**Supplied text**
--- START ---
On a hot summer day, a story of helping entertain kids in the summer of 1953:
On June 19, HIAS President Ben Touster wrote to Harry Brandt, the owner of a chain of movie theaters. Touster was clearly acquainted with Brandt, although from the file it is not clear how Brandt was affiliated with HIAS.
HIAS began in 1884 (date of origin to be explored in a later post) as a “sheltering society”, providing temporary shelter for recent immigrants. By 1953, in addition to all the other immigrant and refugee assistance HIAS offered (according to the 1953 annual report, these services included documentation, reception at ports and airports, and “immigrant sheltering”), immigrants were still rotating through their shelter. The shelter was then located in the HIAS administrative office building at 425-437 Lafayette Avenue. Also from the annual report that year: “Sheltering service is furnished not only to immigrants entering the United States under HIAS’ auspices, but also to those sponsored by other agencies or helped here by private individuals.
“The HIAS shelter is a Jewish dwelling place in the strictest tradition of the Jewish people. The kitchens and dining rooms are under the supervision of an ordained and experienced rabbi, insuring proper observance of the kashruth; sleeping quarters are comfortable; medical and dental service are provided for those who need such care; there is a synagogue on the premises, and all religious functions and holidays are observed in the orthodox manner. A kindergarten, under the supervision of adequate and competent directors, serves pre-school children.”
--- END ---
**Extracted page text data**
--- START ---
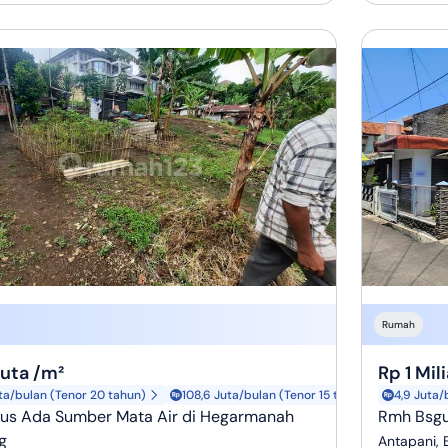
Rumah
Juta /m²
Rp 1 Mili
ta/bulan (Tenor 20 tahun)
108,6 Juta/bulan (Tenor 15 tahun)
4,9 Juta/
us Ada Sumber Mata Air di Hegarmanah
Rmh Bsgu
g
Antapani,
--- END ---
**To do**
**A.** Quote the HIAS shelter text above word for word, beginning at the words "HIAS began in" and stopping after the words "by private individuals.".
**B.** Please extend the piece about the HIAS shelter in 1953, picking up right after its final sentence.

**Answer section**
**A.**
HIAS began in 1884 (date of origin to be explored in a later post) as a “sheltering society”, providing temporary shelter for recent immigrants. By 1953, in addition to all the other immigrant and refugee assistance HIAS offered (according to the 1953 annual report, these services included documentation, reception at ports and airports, and “immigrant sheltering”), immigrants were still rotating through their shelter. The shelter was then located in the HIAS administrative office building at 425-437 Lafayette Avenue. Also from the annual report that year: “Sheltering service is furnished not only to immigrants entering the United States under HIAS’ auspices, but also to those sponsored by other agencies or helped here by private individuals.

**B.**
So it seems that what was needed was entertainment for the kids (and the adults, when they weren’t tracking down paperwork or looking for work) in the summer, and what better way to entertain kids in the summer than by sending them to an air conditioned movie?
Touster requested a block of movie tickets every week for kids in their care from Harry Brandt, who was the founder with his brothers of Brandt Theatres. Here is Brandt’s reply:
Someone pencilled in three movie theaters near the shelter on Lafayette Street:
The Charles, at 193 Avenue B near 12th Street, opened in 1926 as the Bijou Theater. It became a church in the 2000s, and the building was demolished in 2012. The Greenwich was at the corner of 12th Street, just west of 7th Avenue, and is now an Equinox health club. The Palestine on Clinton Street became the Winston in the 1960s and was partially demolished in 1971.
Touster’s response is below:
No further correspondence is in the file; one can only hope that Harry Brandt was able to supply HIAS clients with movie tickets in the summer of 1953.